[Your objective]: If a line in the entries below contains "center", copy it.

[Entries provided]:
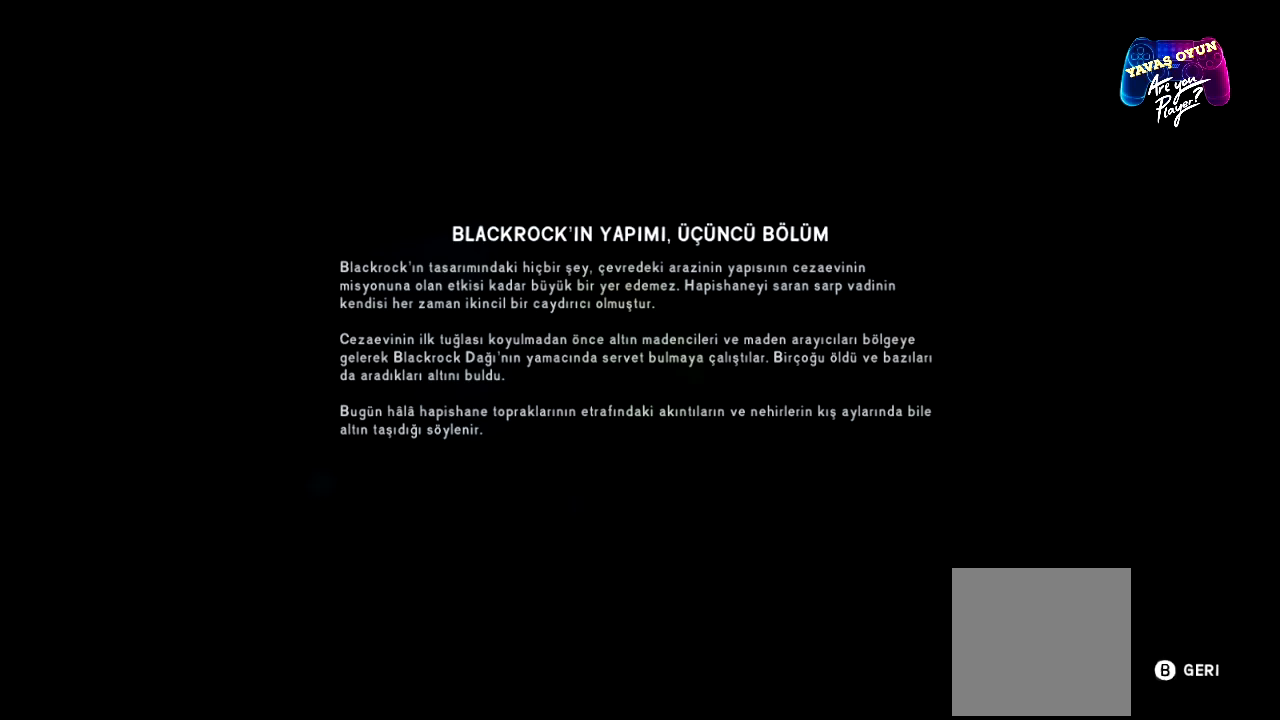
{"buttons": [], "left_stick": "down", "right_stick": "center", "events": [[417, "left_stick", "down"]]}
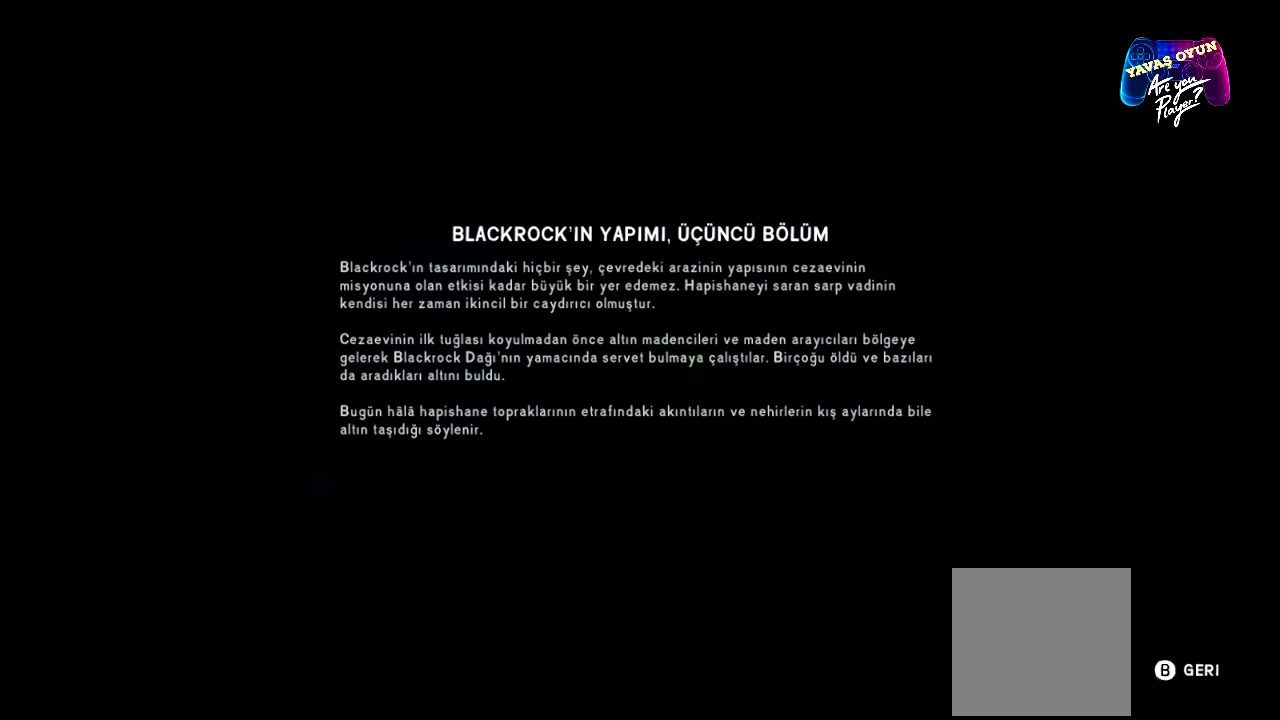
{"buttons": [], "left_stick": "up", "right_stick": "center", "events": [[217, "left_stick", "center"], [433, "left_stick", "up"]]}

--

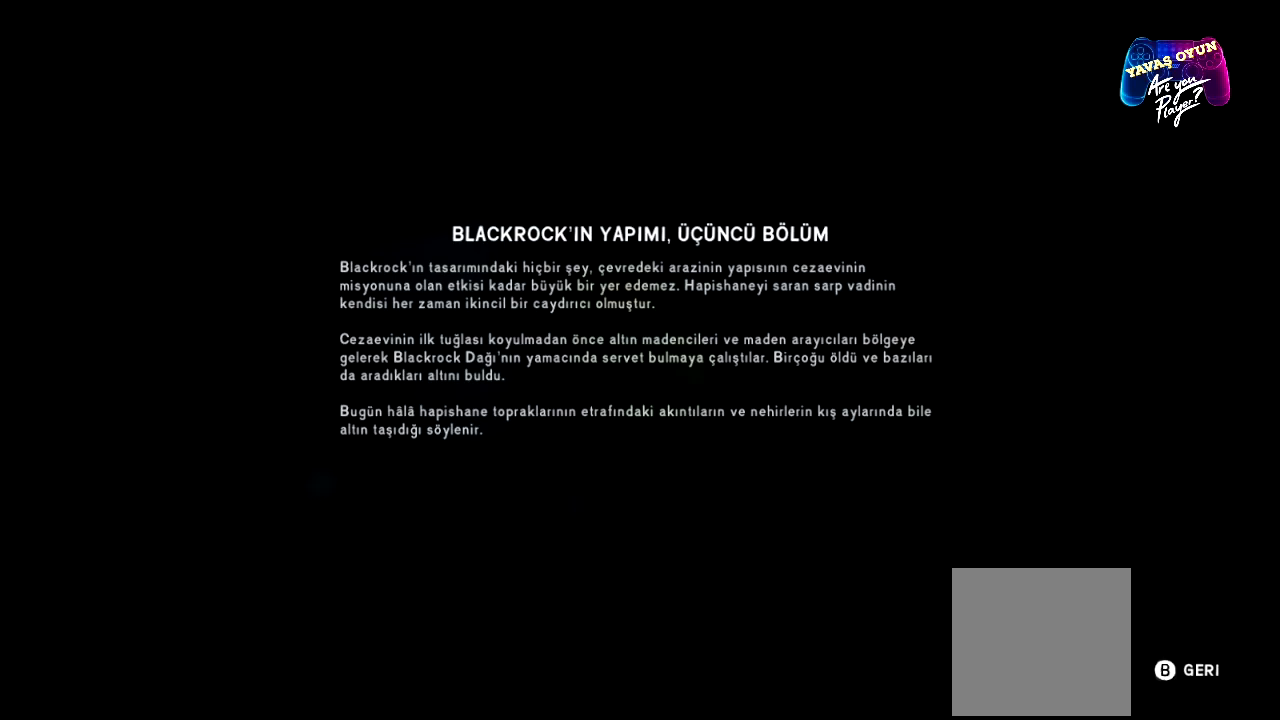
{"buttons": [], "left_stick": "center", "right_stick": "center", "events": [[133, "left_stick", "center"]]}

* * *

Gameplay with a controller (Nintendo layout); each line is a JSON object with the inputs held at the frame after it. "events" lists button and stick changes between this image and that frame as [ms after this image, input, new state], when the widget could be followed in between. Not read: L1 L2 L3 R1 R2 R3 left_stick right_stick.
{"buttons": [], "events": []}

[Problem solution]:
{"buttons": [], "left_stick": "down", "right_stick": "center", "events": [[417, "left_stick", "down"]]}
{"buttons": [], "left_stick": "up", "right_stick": "center", "events": [[217, "left_stick", "center"], [433, "left_stick", "up"]]}
{"buttons": [], "left_stick": "center", "right_stick": "center", "events": [[133, "left_stick", "center"]]}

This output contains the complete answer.